Эту обвинительную речь прервали близнецы.
– Господа, давайте спать и вообще жить вместе, - жалобно попросил Цалокупин.
– Нам страшно. Мы чувствуем, что сегодня ночью он доберется до нас…
– Тихо!
– Мамми сунула вязанье в сумку и встала.
– Стыдитесь! Убили человека…
В ответ на это Цалокупин, испуганно оглянувшись на брата, прикрыл рот дрожащей ладошкой. Ахилл угрюмо запахнулся в кафтан и развалился, показывая, что его участие в расследовании, едва начавшись, подошло к концу. Аромат Пирогов, который до сих пор сидел тихо, взволнованно замычал и потянулся к Мамми, стоявшей наподобие Немезиды, Прозерпины и Фемиды в одном лице, но та осадила его раздраженным жестом. О’Шипки выдохнул и покрутил у виска пальцем, намекая на директора. Директор не замедлил ответить тем же, и вся эта пантомима разыгралась под новые всхлипывания Аниты, про которую успели забыть. Многим показалось, что стены холодного и строгого конференц-зала пришли в движение, удаляясь и отрекаясь от маленького светлого пятачка, образованного стульями, с неподвижной фигурой в центре.
– Мужчины ничтожны, - презрительно сообщила Мамми, раздувая ноздри.
– Суета, пререкания и беспримерная трусость. Здесь говорили о героях и специальных агентах - где они? Я не вижу ни одного. Не говоря уже о том, что убийца настолько мелок и черен душой, что не может собраться с силами, подойти и тихо шепнуть на ухо: «Да, Мамми, это сделал я, прости меня, дорогая». Позор… господа!…
Последнее слово далось ей с трудом.
– Любезная Мамми, - уважительно заговорил Ядрошников.
– Если речь идет о безумце, который собирается истребить всех участников семинара, то в его поступках нет мотива. Маньяк никогда не признается…
– Как раз маньяк-то и признается!
– отрезала Мамми и одернула жакет. Она подошла к директору и встала рядом, намекая на равенство статуса и полномочий.
– Еще вчера вы пели нам другое, господин директор. Ну бог вам судья.

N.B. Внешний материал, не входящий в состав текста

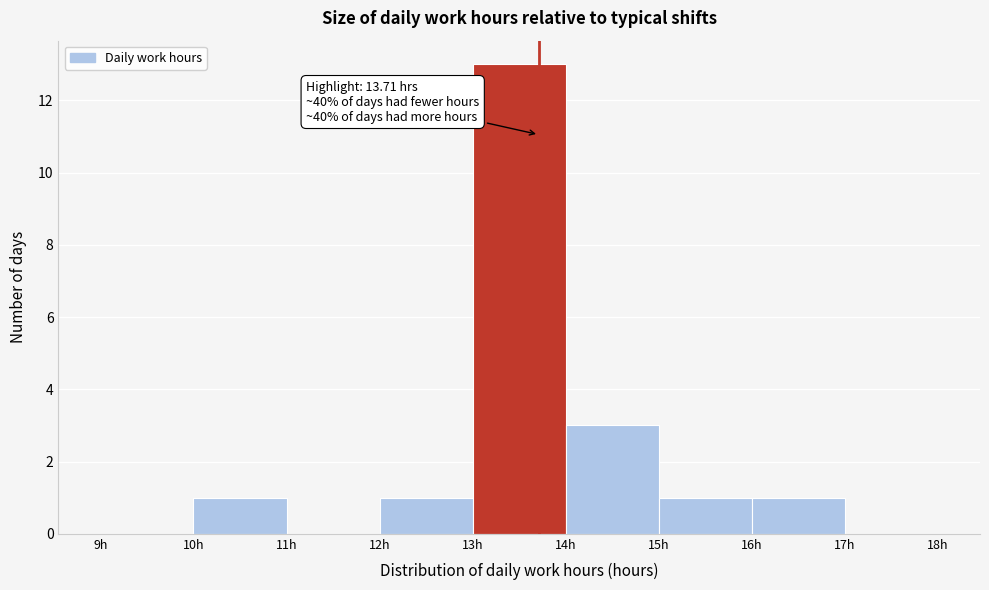

Which range on the x-axis has the tallest bar?

13 to 14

Маньяки помешаны на матерях. Я скажу больше - их злодейства совершаются во имя матерей, назло матерям, при содействии и молчаливом попустительстве матерей! Возвращаясь с очередного кровавого дела, они перво-наперво крадутся в мамины спальни и шепчут, шепчут без умолку, признаваясь в преступлениях. И мамы прощают… Но здесь - здесь все иначе. Кто вам сказал, господин директор, что наш убийца не имеет мотива? Он сам? Я назвала его маньяком, но не сказала, что у него нет мотива. Это не одно и то же. У маньяков всегда есть мотив.

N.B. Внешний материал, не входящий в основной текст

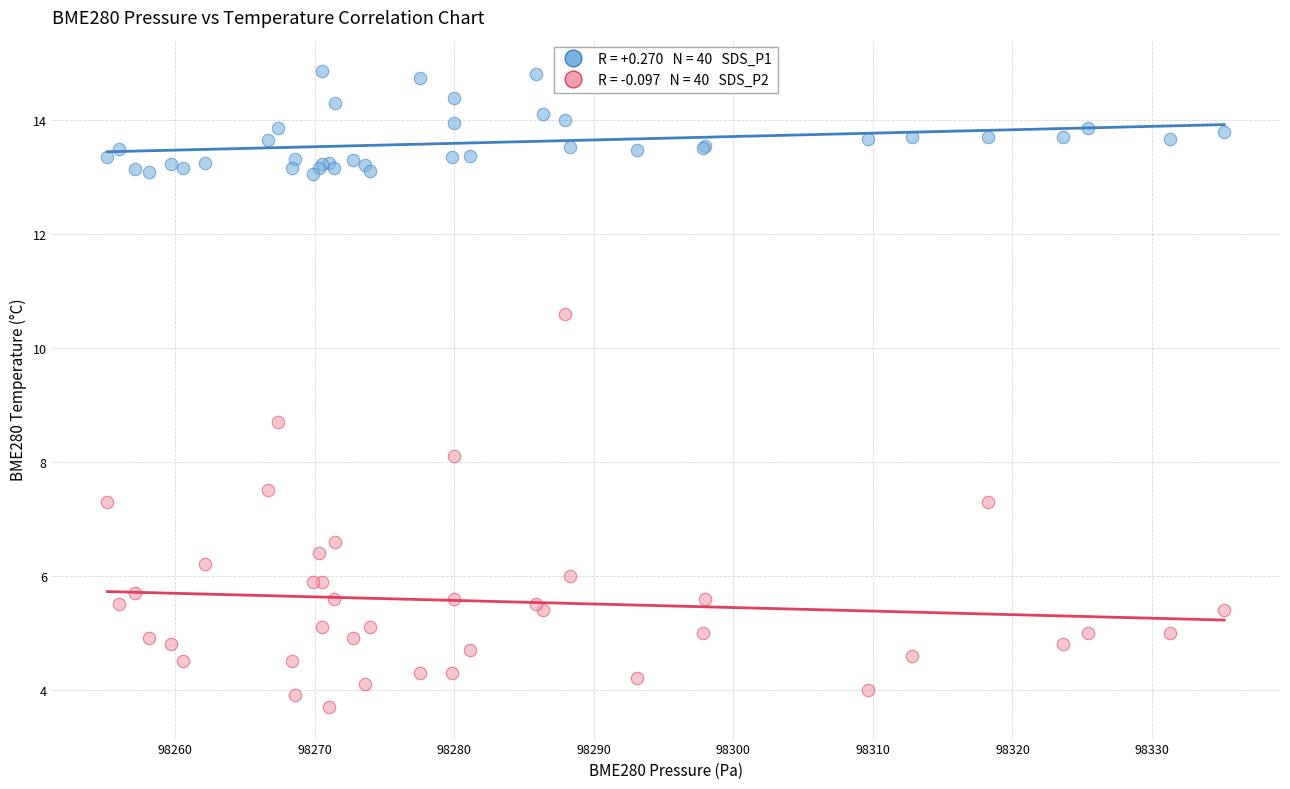

Across all series, what Y value is closest to 9?

8.7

Директор изобразил полную растерянность.
– Позвольте… вы хотите сказать, что кто-то из присутствующих, - и он, выдерживая паузу и тем давая Мамми время обдумать сказанное и отказаться от своих слов, поочередно ткнул пальцем в каждого из стажеров, - что у кого-то из них был мотив убить Трикстера… или Ахилла… ладно, в это я могу поверить - я сам так считал не далее как вчера, вы совершенно правы… но мистера Шаттена?…
– Именно так, - высокомерно кивнула Мамми.
– Приятно слышать, что Трикстер по-прежнему не вызывает у вас больших сомнений. Его мог убить кто угодно, и был бы прав. Отвратительный тип! Что касается бедного Шаттена, то с ним дело обстоит очень просто. Шаттен видел, кто это сделал. Он знал убийцу.